## DATASET EXCERPTS
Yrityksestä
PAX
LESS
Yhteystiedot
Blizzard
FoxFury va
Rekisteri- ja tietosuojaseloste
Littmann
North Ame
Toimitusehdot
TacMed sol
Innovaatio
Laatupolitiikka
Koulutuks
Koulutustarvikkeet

## ACTION ITEM
Your response must consist of the entries, reproduced exactly.

## YOUR SOLUTION
Yrityksestä
PAX
LESS
Yhteystiedot
Blizzard
FoxFury va
Rekisteri- ja tietosuojaseloste
Littmann
North Ame
Toimitusehdot
TacMed sol
Innovaatio
Laatupolitiikka
Koulutuks
Koulutustarvikkeet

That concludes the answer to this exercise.